**Document section:**

*-*-*

Abdikokhor Marifaliev

Personal information
- Date of birth: 1 May 1971 (age 54)
- Height: 1.76 m (5 ft 9 in)
- Position(s): Midfielder; forward;

Senior career*
- Years: Team / Apps / (Gls)
- 1988–1990: Sokhibkor Khalkabad
- 1991–1995: Pakhtakor Tashkent / 124 / (15)
- 1996–1997: Navbahor Namangan
- 1997–1998: MHSK Toshkent
- 1998: PAOK / 1 / (0)
- 1998–2001: Do'stlik
- 2002–2003: Esil Bogatyr
- 2004–2005: Lokomotiv Tashkent

International career
- 1992–2001: Uzbekistan / 32 / (5)

Managerial career
- 2008: Metallurg Bekabad

= Abdukahhor Marifaliev =

Uzbekistani footballer (born 1971)

*-*-*

**Problems and tasks:**
**a.** Which team did the player in the footballer profile manage in 2008?
**b.** Rewrite the footballer profile starting with "- 1998–2001: Do'stlik" and going on through "footballer (born 1971)", with "Uzbekistani" replaced by "Uzbek".
**c.** Write the next part of the footballer profile, picking up after its final line.
The entries that come next are separate material from the footballer profile.

**Stored data:**
*-*-*

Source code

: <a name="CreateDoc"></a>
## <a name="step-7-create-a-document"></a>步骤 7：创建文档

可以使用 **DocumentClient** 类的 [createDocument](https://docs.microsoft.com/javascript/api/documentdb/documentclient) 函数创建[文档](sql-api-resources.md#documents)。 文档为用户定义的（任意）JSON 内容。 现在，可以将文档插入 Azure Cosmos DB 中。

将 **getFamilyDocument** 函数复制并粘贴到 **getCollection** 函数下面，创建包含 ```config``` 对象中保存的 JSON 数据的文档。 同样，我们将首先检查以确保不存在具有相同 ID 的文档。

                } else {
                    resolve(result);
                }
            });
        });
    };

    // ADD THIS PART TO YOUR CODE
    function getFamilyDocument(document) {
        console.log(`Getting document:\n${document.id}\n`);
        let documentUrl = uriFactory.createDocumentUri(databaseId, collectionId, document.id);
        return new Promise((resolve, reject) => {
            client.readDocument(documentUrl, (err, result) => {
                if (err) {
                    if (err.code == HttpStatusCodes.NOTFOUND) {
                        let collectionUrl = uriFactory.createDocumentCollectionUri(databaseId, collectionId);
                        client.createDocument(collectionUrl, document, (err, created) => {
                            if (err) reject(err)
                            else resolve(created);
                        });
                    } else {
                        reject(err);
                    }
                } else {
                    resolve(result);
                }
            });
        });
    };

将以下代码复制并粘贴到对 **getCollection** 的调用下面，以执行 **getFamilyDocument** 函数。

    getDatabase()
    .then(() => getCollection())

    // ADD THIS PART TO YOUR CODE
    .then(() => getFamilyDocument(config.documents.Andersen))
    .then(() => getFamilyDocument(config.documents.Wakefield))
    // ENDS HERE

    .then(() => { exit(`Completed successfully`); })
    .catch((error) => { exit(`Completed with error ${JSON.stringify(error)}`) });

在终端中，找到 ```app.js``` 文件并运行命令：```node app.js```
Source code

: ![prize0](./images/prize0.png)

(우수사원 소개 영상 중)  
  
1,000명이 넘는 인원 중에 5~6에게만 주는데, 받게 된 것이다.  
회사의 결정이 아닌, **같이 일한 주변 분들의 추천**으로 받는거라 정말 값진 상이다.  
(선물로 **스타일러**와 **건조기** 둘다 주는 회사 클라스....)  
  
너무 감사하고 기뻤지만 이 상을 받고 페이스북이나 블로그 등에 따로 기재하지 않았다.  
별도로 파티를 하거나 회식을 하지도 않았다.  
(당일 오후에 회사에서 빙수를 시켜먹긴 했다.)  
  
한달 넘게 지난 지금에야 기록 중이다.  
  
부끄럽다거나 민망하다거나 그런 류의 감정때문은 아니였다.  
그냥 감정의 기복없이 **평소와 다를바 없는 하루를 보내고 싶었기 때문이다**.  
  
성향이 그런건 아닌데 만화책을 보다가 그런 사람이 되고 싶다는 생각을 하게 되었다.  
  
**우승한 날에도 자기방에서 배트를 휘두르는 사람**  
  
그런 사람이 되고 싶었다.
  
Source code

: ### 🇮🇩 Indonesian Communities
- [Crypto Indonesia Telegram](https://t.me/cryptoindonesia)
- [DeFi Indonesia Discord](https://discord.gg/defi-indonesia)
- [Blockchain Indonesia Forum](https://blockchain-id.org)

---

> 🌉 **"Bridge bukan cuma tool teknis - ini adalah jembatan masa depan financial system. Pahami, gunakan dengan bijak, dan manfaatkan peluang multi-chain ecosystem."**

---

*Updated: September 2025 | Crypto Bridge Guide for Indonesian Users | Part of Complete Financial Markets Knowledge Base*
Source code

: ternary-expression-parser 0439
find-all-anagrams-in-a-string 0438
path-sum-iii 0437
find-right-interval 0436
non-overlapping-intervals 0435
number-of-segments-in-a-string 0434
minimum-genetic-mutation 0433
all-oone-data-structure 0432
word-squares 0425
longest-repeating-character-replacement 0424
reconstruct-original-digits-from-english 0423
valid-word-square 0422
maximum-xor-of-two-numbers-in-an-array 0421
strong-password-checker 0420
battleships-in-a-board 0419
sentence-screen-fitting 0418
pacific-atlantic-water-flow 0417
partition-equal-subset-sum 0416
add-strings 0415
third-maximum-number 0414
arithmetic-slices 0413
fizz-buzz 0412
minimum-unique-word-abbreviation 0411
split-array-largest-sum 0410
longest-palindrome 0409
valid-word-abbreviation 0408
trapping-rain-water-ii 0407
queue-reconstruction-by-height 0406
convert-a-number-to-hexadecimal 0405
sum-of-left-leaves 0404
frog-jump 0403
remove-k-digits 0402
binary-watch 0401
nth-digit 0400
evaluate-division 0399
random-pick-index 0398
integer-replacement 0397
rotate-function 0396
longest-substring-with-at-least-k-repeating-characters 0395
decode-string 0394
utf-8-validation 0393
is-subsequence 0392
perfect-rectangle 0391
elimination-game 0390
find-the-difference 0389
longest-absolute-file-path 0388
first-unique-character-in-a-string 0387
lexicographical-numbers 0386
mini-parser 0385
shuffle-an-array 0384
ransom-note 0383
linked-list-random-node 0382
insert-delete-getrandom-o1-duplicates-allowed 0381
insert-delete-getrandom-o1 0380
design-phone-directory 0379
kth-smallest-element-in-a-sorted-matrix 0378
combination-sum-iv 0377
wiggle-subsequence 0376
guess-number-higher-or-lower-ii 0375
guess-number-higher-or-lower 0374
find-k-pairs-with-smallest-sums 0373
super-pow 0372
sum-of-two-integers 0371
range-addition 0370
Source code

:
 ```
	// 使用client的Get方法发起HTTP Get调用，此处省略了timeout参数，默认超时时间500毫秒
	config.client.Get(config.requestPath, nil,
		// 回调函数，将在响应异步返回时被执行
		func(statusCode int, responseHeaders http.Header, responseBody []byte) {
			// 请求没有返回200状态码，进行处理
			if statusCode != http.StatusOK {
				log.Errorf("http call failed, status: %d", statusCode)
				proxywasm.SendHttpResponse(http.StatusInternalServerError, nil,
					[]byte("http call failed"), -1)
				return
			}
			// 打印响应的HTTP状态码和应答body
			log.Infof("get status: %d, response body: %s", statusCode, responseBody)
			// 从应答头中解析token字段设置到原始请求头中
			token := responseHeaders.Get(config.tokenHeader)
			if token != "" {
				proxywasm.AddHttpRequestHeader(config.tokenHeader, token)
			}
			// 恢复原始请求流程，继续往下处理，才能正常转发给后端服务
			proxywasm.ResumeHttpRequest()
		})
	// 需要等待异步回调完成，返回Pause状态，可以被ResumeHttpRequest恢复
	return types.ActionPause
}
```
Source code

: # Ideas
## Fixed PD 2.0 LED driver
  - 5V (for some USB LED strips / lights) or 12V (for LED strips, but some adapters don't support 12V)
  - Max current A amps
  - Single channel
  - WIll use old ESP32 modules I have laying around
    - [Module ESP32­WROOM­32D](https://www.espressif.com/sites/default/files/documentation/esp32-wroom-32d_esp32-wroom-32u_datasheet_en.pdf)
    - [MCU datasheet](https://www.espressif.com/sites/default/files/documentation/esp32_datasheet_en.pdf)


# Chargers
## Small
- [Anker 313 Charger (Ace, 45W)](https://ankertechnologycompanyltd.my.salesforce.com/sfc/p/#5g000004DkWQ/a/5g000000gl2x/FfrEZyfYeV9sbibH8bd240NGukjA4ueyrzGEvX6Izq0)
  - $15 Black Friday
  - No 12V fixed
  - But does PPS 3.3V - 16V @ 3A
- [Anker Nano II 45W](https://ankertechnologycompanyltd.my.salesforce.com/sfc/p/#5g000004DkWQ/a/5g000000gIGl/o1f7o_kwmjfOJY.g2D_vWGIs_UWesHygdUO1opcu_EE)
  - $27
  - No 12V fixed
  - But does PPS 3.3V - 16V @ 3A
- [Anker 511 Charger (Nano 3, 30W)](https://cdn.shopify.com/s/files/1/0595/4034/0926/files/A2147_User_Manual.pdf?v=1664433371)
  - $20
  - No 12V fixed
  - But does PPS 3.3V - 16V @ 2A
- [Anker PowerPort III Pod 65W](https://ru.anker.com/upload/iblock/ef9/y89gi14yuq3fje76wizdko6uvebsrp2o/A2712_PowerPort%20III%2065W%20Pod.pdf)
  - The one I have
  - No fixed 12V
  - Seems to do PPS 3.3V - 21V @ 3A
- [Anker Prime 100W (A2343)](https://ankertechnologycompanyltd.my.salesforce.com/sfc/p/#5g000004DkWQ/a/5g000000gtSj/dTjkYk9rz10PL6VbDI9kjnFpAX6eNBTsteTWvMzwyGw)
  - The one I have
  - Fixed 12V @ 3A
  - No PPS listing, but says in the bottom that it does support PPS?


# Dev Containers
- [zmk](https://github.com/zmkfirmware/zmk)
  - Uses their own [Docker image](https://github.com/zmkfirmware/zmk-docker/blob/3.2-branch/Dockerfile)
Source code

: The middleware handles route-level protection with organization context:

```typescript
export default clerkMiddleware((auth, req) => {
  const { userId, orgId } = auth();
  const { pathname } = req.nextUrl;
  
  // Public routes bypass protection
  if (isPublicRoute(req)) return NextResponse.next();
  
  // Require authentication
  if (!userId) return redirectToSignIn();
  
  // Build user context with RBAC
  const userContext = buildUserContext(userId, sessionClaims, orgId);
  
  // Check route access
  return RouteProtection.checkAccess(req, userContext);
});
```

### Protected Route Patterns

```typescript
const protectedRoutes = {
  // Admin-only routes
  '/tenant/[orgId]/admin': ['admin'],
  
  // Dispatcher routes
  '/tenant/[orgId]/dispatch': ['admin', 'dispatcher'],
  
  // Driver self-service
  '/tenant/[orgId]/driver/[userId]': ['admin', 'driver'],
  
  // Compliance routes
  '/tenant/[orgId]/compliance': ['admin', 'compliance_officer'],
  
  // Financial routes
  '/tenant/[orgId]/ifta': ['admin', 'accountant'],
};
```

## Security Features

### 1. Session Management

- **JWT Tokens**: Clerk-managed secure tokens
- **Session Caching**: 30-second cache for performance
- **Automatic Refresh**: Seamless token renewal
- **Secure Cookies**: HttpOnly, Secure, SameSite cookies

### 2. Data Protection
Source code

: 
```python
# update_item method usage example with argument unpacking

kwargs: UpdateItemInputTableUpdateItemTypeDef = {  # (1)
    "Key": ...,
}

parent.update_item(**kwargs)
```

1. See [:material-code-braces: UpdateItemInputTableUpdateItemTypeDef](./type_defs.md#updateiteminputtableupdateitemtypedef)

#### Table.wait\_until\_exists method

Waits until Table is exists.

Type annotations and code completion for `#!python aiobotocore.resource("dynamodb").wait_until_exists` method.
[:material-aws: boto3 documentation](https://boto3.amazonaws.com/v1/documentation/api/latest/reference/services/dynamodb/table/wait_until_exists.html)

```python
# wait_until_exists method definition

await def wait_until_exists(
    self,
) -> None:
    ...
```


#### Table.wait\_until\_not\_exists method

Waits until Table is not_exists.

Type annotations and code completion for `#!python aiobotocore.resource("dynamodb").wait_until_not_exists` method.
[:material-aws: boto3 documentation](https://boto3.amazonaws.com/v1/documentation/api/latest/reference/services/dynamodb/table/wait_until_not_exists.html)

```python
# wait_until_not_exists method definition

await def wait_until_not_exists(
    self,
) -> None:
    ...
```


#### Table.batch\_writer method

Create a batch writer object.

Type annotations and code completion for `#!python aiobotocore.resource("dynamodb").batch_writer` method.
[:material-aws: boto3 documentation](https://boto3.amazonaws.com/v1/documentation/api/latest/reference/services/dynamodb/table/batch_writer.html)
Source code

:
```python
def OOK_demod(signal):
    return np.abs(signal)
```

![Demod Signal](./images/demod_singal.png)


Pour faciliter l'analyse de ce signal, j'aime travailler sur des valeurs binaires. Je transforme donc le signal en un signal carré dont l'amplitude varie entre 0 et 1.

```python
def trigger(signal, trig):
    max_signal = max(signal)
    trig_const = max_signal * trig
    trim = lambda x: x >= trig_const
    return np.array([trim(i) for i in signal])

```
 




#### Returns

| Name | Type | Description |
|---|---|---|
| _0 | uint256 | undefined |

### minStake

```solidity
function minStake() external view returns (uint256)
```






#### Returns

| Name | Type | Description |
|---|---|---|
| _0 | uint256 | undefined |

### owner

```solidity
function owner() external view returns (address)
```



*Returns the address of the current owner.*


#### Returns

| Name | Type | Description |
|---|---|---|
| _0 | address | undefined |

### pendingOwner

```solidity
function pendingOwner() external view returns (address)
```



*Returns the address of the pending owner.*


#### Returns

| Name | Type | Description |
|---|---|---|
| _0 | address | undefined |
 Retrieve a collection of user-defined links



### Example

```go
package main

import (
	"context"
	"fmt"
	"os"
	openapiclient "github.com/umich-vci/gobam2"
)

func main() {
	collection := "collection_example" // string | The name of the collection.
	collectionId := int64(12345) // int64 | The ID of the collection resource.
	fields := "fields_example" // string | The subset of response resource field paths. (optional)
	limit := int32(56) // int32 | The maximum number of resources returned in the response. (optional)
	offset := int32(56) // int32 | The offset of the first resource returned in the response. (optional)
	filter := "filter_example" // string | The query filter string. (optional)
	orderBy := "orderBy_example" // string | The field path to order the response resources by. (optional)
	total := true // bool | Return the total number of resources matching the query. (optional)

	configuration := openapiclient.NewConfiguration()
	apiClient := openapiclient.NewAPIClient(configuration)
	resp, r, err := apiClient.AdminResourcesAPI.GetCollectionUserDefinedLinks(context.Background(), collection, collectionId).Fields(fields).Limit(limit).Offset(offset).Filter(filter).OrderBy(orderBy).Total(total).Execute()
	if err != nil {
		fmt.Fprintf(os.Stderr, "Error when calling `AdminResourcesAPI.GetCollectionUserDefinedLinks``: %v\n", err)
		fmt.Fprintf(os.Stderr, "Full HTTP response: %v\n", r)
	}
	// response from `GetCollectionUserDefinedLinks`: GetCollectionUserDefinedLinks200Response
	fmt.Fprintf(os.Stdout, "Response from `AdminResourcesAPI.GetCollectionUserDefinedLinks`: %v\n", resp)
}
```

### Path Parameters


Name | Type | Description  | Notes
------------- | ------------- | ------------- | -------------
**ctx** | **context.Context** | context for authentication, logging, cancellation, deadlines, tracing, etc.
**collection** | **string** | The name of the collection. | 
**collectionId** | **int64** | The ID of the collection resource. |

*-*-*

**Answers for each item:**
**a.** Metallurg Bekabad

**b.**
- 1998–2001: Do'stlik
- 2002–2003: Esil Bogatyr
- 2004–2005: Lokomotiv Tashkent

International career
- 1992–2001: Uzbekistan / 32 / (5)

Managerial career
- 2008: Metallurg Bekabad

= Abdukahhor Marifaliev =

Uzbek footballer (born 1971)

**c.**
Abdikokhor Marifaliev (Абдукаххор Марифалиев; born 1 May 1971) is an Uzbekistani former professional football player and manager. He made 32 appearances for the Uzbekistan national team, scoring five goals.

==Career==
Marifaliev began playing football for Sokhibkor Khalkabad in the Soviet Second League. In 1991, he joined Soviet Top League side Pakhtakor Tashkent. After the fall of the Soviet Union, Marifaliev would spend most of his career playing in the Uzbek League, winning five championships (with Pakhtakor Tashkent in 1992, with Navbahor Namangan 1996, with MHSK in 1997 and with Do'stlik in 1999 and 2000).

He moved to Greece in 1998, but played only one Super League match for PAOK before returning to Uzbekistan.

Marifaliev made 32 appearances and scored 5 goals for the senior Uzbekistan national team between 1992 and 2001.

Following his playing career, Marifaliev became a football manager, leading Metallurg Bekabad during the 2008 Uzbek League season.